* Exercise:
Where a line of the material includes the string "entreprise", copy that line.

* * *

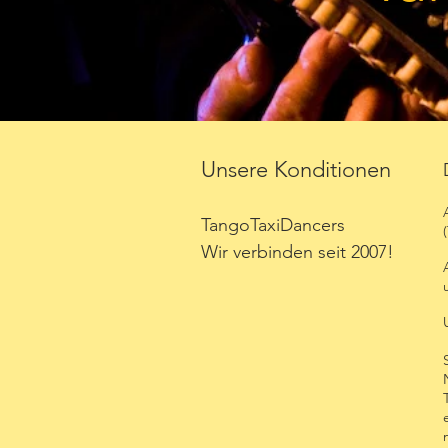
Unsere Konditionen
TangoTaxiDancers
Wir verbinden seit 2007!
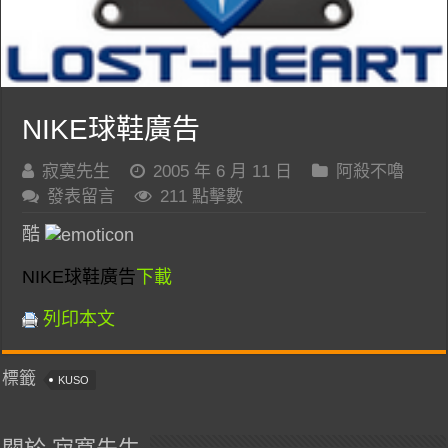
NIKE球鞋廣告
寂寞先生
2005 年 6 月 11 日
阿殺不嚕
發表留言
211 點擊數
酷
NIKE球鞋廣告
下載
列印本文
標籤
KUSO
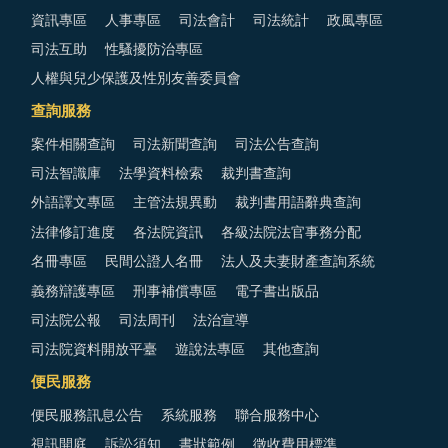
資訊專區
人事專區
司法會計
司法統計
政風專區
司法互助
性騷擾防治專區
人權與兒少保護及性別友善委員會
查詢服務
案件相關查詢
司法新聞查詢
司法公告查詢
司法智識庫
法學資料檢索
裁判書查詢
外語譯文專區
主管法規異動
裁判書用語辭典查詢
法律修訂進度
各法院資訊
各級法院法官事務分配
名冊專區
民間公證人名冊
法人及夫妻財產查詢系統
義務辯護專區
刑事補償專區
電子書出版品
司法院公報
司法周刊
法治宣導
司法院資料開放平臺
遊說法專區
其他查詢
便民服務
便民服務訊息公告
系統服務
聯合服務中心
視訊開庭
訴訟須知
書狀範例
徵收費用標準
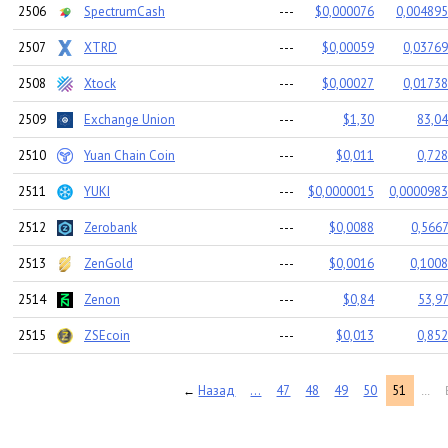
2506
SpectrumCash
---
$0,000076
0,004895
2507
XTRD
---
$0,00059
0,03769
2508
Xtock
---
$0,00027
0,01738
2509
Exchange Union
---
$1,30
83,04
2510
Yuan Chain Coin
---
$0,011
0,728
2511
YUKI
---
$0,0000015
0,0000983
2512
Zerobank
---
$0,0088
0,5667
2513
ZenGold
---
$0,0016
0,1008
2514
Zenon
---
$0,84
53,97
2515
ZSEcoin
---
$0,013
0,852
Назад
...
47
48
49
50
51
←
...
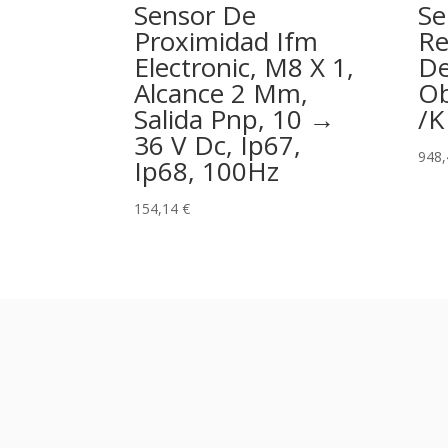
Sensor De
Se
Proximidad Ifm
Re
Electronic, M8 X 1,
D
Alcance 2 Mm,
Ob
Salida Pnp, 10 →
/K
36 V Dc, Ip67,
948
Ip68, 100Hz
154,14
€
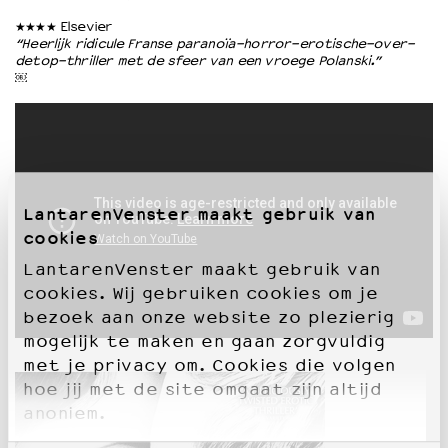
★★★★ Elsevier
“Heerlijk ridicule Franse paranoïa-horror-erotische-over-
detop-thriller met de sfeer van een vroege Polanski.”
￼
LantarenVenster maakt gebruik van
cookies
LantarenVenster maakt gebruik van
cookies. Wij gebruiken cookies om je
bezoek aan onze website zo plezierig
mogelijk te maken en gaan zorgvuldig
met je privacy om. Cookies die volgen
hoe jij met de site omgaat zijn altijd
anoniem.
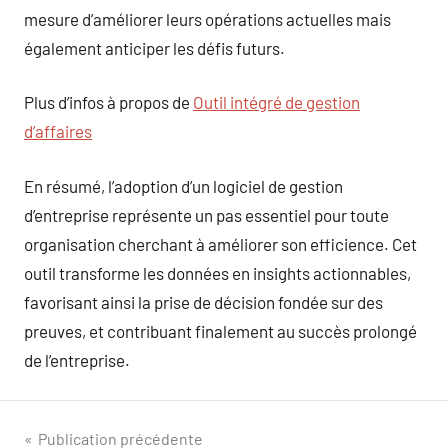
mesure d’améliorer leurs opérations actuelles mais
également anticiper les défis futurs.
Plus d’infos à propos de
Outil intégré de gestion
d’affaires
En résumé, l’adoption d’un logiciel de gestion
d’entreprise représente un pas essentiel pour toute
organisation cherchant à améliorer son efficience. Cet
outil transforme les données en insights actionnables,
favorisant ainsi la prise de décision fondée sur des
preuves, et contribuant finalement au succès prolongé
de l’entreprise.
Navigation
Publication précédente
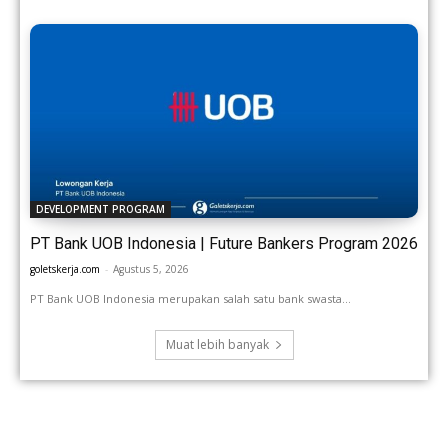
DEVELOPMENT PROGRAM
PT Bank UOB Indonesia | Future Bankers Program 2026
goletskerja.com
-
Agustus 5, 2026
PT Bank UOB Indonesia merupakan salah satu bank swasta...
Muat lebih banyak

* * *

* Expected output:
d’entreprise représente un pas essentiel pour toute
de l’entreprise.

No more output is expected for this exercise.